In the Land of the Heavy Laden came once a dreary day. And the King, who sat upon the Great White Throne, raised his eyes and saw afar off how the hills around were hot with hostile feet and the sound of the mocking of his enemies struck anxiously on the King’s ears, for the King loved his enemies. So the King lifted up his hand in the glittering silence and spake softly, saying: “Call the Servants of the King.” Then the herald stepped before the armpost of the throne, and cried: “Thus saith the High and Mighty One, who inhabiteth Eternity, whose name is Holy,—the Servants of the King!”
Now, of the servants of the king there were a hundred and forty-four thousand,—tried men and brave, brawny of arm and quick of wit; aye, too, and women of wisdom and women marvelous in beauty and grace. And yet on this drear day when the King called, their ears were thick with the dust of the enemy, their eyes were blinded with the flashing of his spears, and they hid their faces in dread silence and moved not, even at the King’s behest. So the herald called again. And the servants cowered in very shame, but none came forth. But the third blast of the herald struck upon a woman’s heart, afar. And the woman straightway left her baking and sweeping and the rattle of pans; and the woman straightway left her chatting and gossiping and the sewing of garments, and the woman stood before the King, saying: “The servant of thy servants, O Lord.”
Then the King smiled,—smiled wondrously, so that the setting sun burst through the clouds, and the hearts of the King’s men dried hard within them. And the low-voiced King said, so low that even they that listened heard not well: “Go, smite me mine enemies, that they cease to do evil in my sight.” And the woman quailed and trembled.
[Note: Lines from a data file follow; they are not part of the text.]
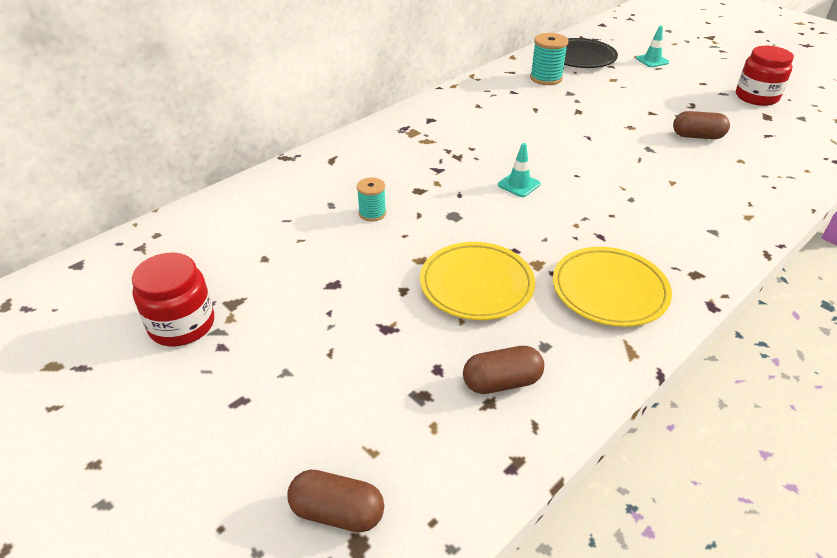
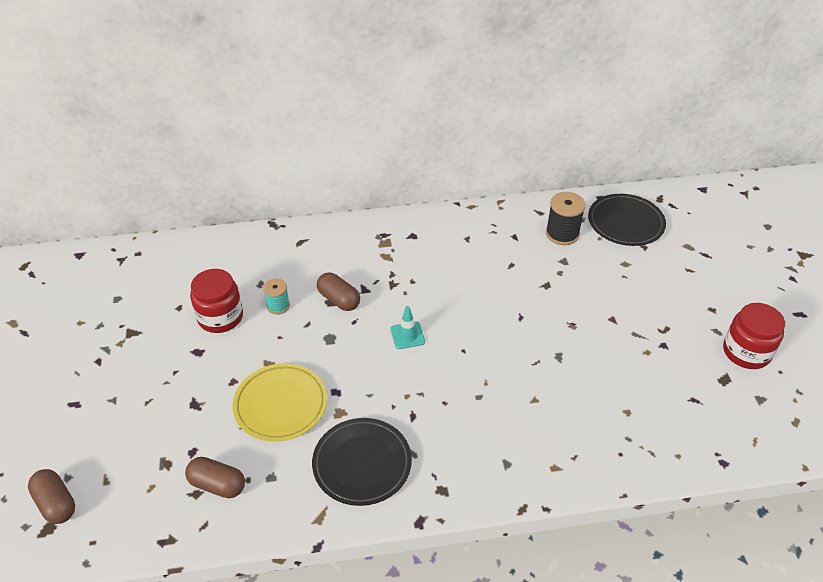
camera: 35 degrees right, 5 degrees up
(182, 325) = (92, 332): red jar -> red jar (220, 317)
(546, 78) = (562, 234): turquoise spool -> black spool
(609, 291) = (362, 464): yellow plate -> black plate
(652, 60) = (695, 258): turquoise traffic cone -> none
(697, 136) = (621, 366): brown capsule -> brown capsule (339, 300)

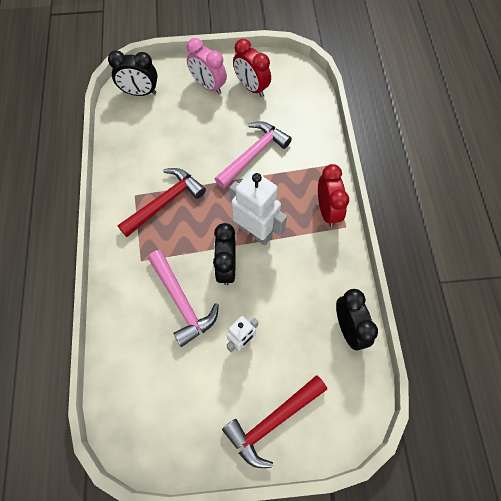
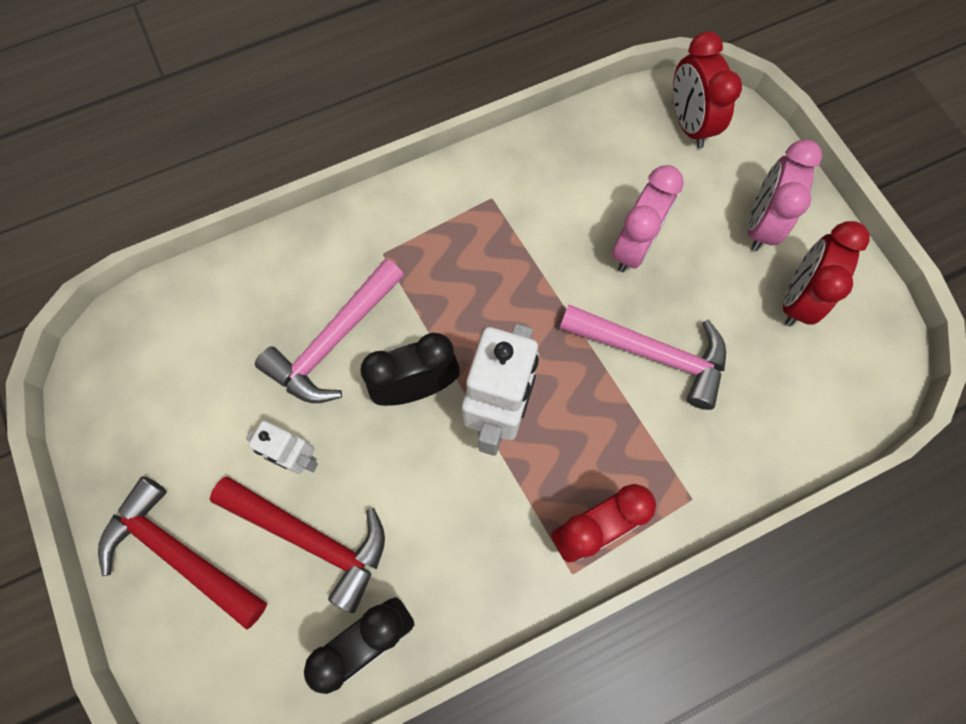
camera: 70 degrees right, 5 degrees up
(140, 92) = (688, 124): black clock -> red clock
(165, 202) = (497, 247): red hammer -> red hammer (311, 537)
(195, 141) = (633, 247): none -> pink clock

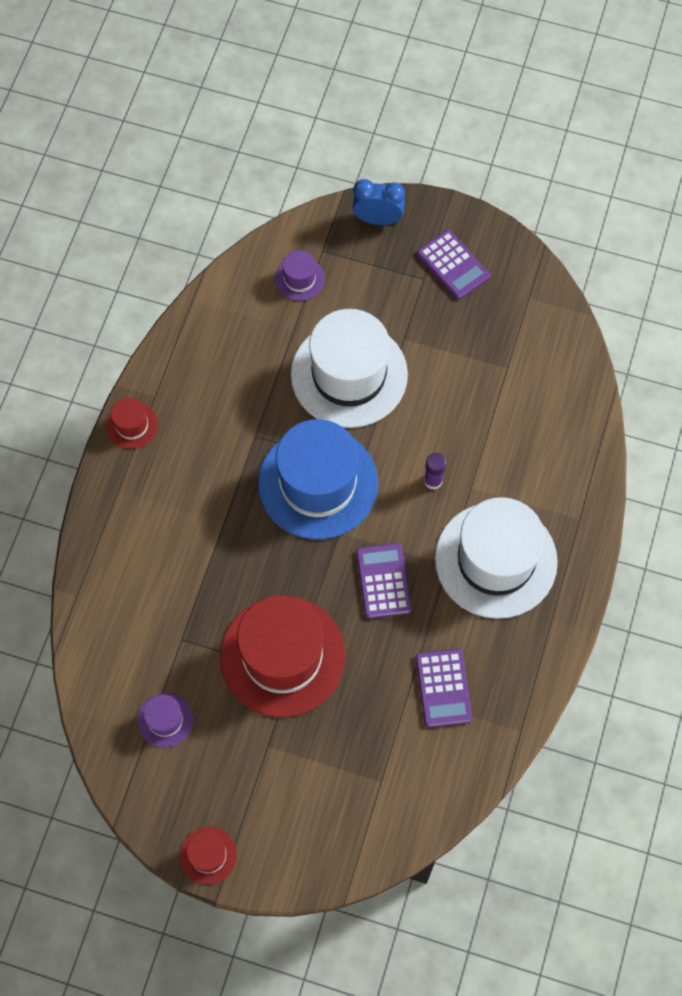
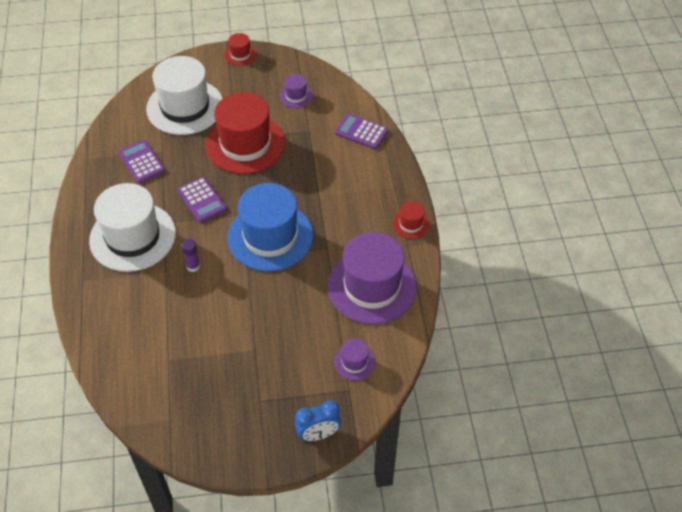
camera: 155 degrees right, 15 degrees down
(229, 360) = (372, 286): none -> purple hat
(349, 374) = (283, 310): white hat -> white hat (185, 107)
(453, 265) = (241, 421): purple calculator -> purple calculator (361, 132)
Three times she lifted her eyes unto the hills and saw the heathen whirling onward in their rage. And seeing, she shrank—three times she shrank and crept to the King’s feet.
“O King,” she cried, “I am but a woman.”
And the King answered: “Go, then, Mother of Men.”
And the woman said, “Nay, King, but I am still a maid.” Whereat the King cried: “O maid, made Man, thou shalt be Bride of God.”
And yet the third time the woman shrank at the thunder in her ears, and whispered: “Dear God, I am black!”
The King spake not, but swept the veiling of his face aside and lifted up the light of his countenance upon her and lo! it was black.
So the woman went forth on the hills of God to do battle for the King, on that drear day in the land of the Heavy Laden, when the heathen raged and imagined a vain thing.
VII
THE DAMNATION OF WOMEN
I remember four women of my boyhood: my mother, cousin Inez, Emma, and Ide Fuller. They represented the problem of the widow, the wife, the maiden, and the outcast. They were, in color, brown and light-brown, yellow with brown freckles, and white. They existed not for themselves, but for men; they were named after the men to whom they were related and not after the fashion of their own souls.